Geçen haftaki derbide 3-0 mağlubiyetten inanılmaz bir futbol sergileyerek 3-3’ü yakalayan F.Bahçe’de seyirci stadı doldurdu. Aynı hırs, istek ve arzulu futbolu seyredeceklerini düşünüyorlardı. Ancak oyunun hemen başında yaşanan karambolde Hasan Ali kendi kalesine attı. Büyük bir şokyaşandı.
Fakat orta sahada Mehmet Topal ve Tolgay, oyuna ağırlığını koyarak rakibe hem defansif hem de ofansif olarak üstünlük kurdu. Gecenin ikilisi oldular. Korner mi, değil mi belli olmayan bir pozisyonda yapılan ortada Serdar, karateci gibi gol atarak maça denge getirdi. Bu gol hem seyirciye hem de takıma moral kazandırdı.
Arkasından yine karambolden Soldado’nun kaydettiği gol ise, “F.Bahçe olarak mağlubiyetten geri dönen takımız” imajının altına imza attı.
Kadroya baktığımızda Ersun Yanal’ın mı yoksa Fransız’ın mı istediği belli olmayan 4 yeni futbolcu bulunuyordu.
Defansta Serdar, ön liberoda Tolgay, orta sahada ise Moses ve Zajc’la beraber başladılar.
Ersun Yanal tarafından affedilen Volkan ve Valbuena’yı da eklersek, sezon başına oranla büyük ölçüde değişmiş bir takım vardı. İlk devrenin sonlarında hakemin Moroziuk’u ikinci sarı karttan atmasının F.Bahçe’yi rahatlatması gerekiyordu.
Maalesef bu düşünceler ikinci devrenin başlamasıyla çöpe gitti.
F.Bahçe defansının sağ ve solundaki adamları futbolu unutunca beraberlik golü yendi.
Bu dakikadan sonra F.Bahçe panik içerisinde, rakibi 10 kişi olmasına rağmen istenilen futbolun çok uzağındaydı.
Orta sahadaki oyuncu değişiklikleri de bir şeye fayda sağlamadı. Zajc’ın da ne yaptığını anlamak mümkün değildi.

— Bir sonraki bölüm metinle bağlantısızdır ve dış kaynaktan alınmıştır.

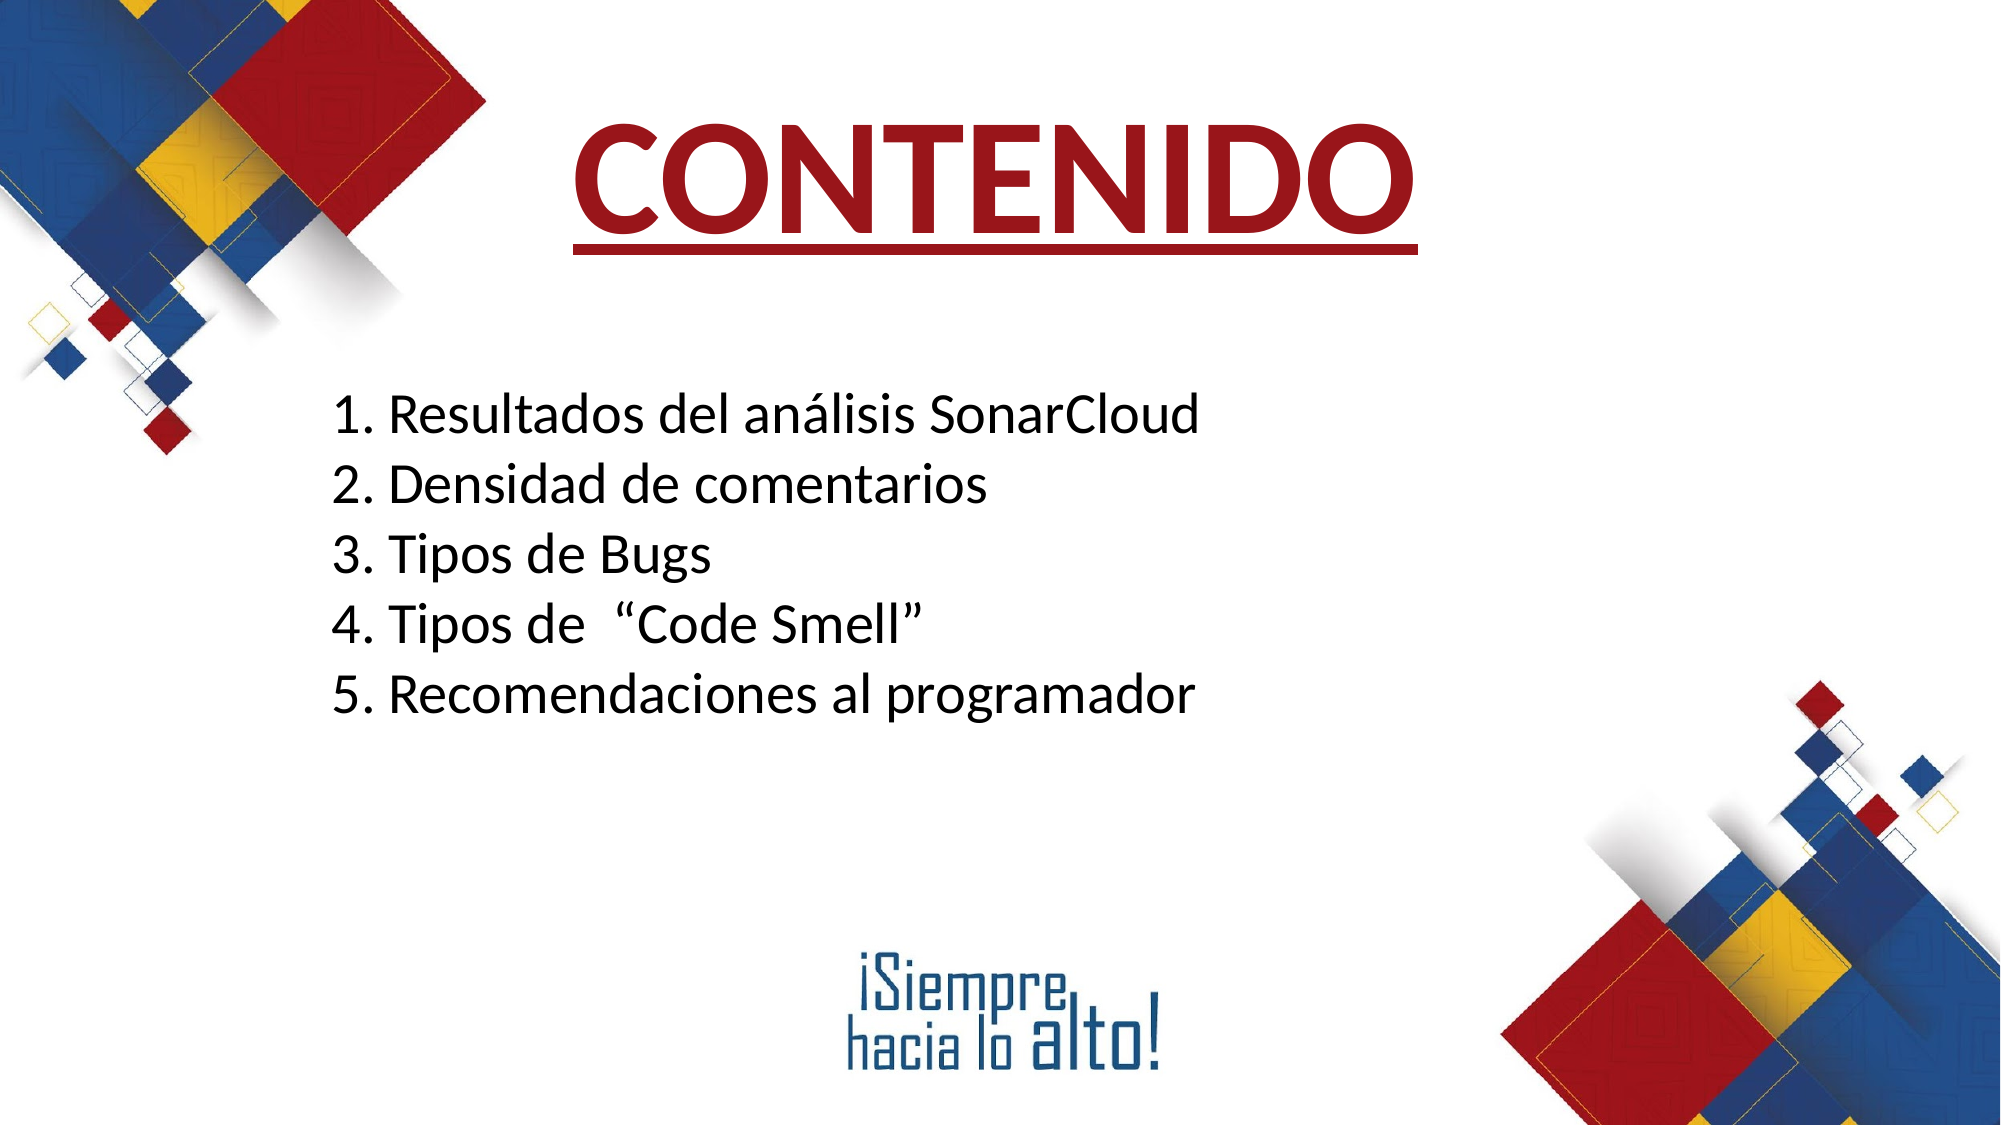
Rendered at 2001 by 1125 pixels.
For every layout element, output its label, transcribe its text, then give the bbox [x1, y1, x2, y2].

text_box CONTENIDO [557, 59, 1443, 275]
picture [0, 0, 2001, 1125]
text_box Resultados del análisis SonarCloud Densidad de comentarios Tipos de Bugs Tipos de “Code Smell” Recomendaciones al programador [316, 367, 1601, 733]
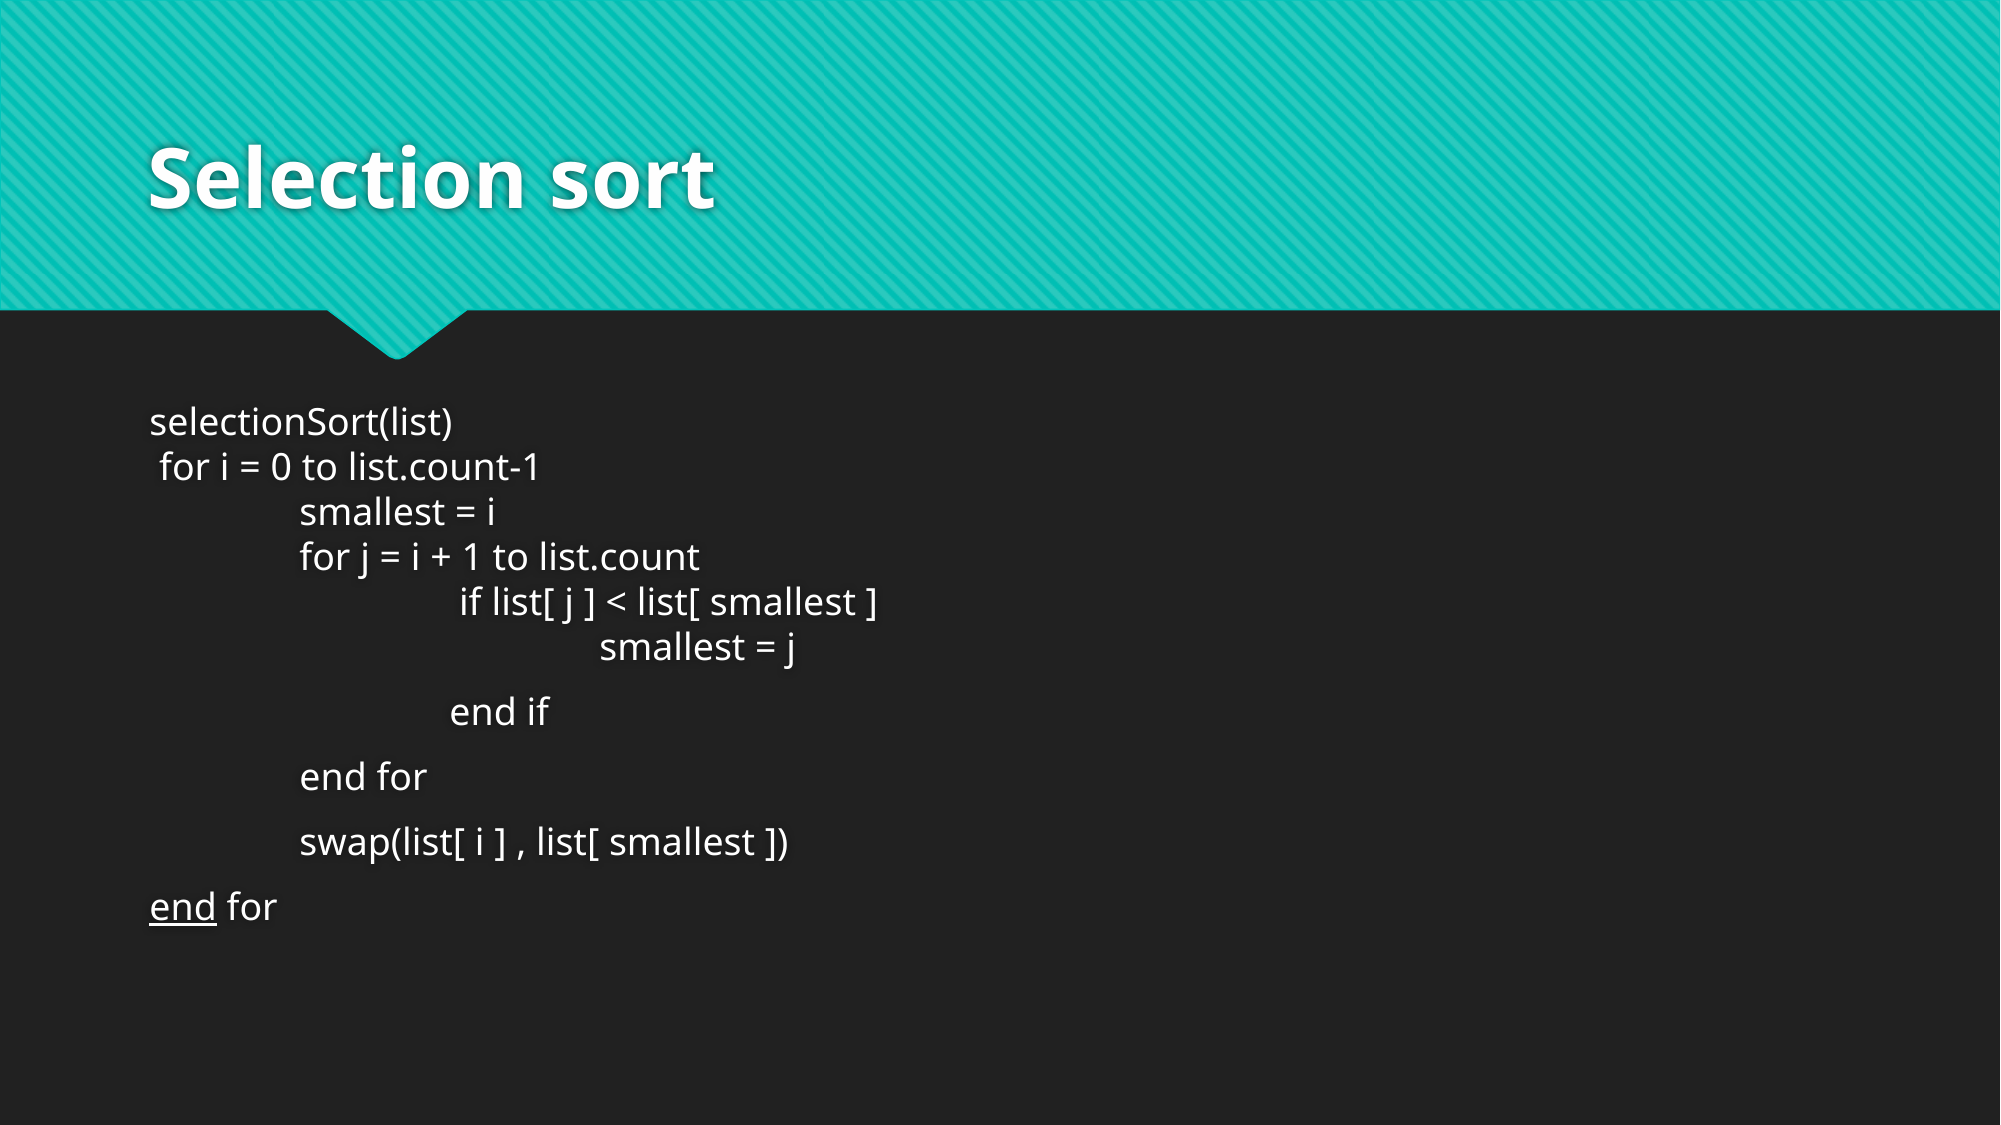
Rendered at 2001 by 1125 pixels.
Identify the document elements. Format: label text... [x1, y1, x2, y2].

list selectionSort(list) for i = 0 to list.count-1 smallest = i for j = i + 1 to list.count if list[ j ] < list[ smallest ] smallest = j end if end for swap(list[ i ] , list[ smallest ]) end for [134, 364, 1866, 962]
title Selection sort [132, 73, 1868, 233]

Aslında o ve onun gibileri F.Bahçe’ye getiren Comolli’ye hangi mantıkla transfer yaptığını sormak lazım. Uzatmalarla birlikte yaklaşık 1 saat 10 kişi oynayan Rize’ye karşı, “Acaba”larla gelen bir penaltıyla maç kazanıldı. Bu da ilerisi için umut vermedi.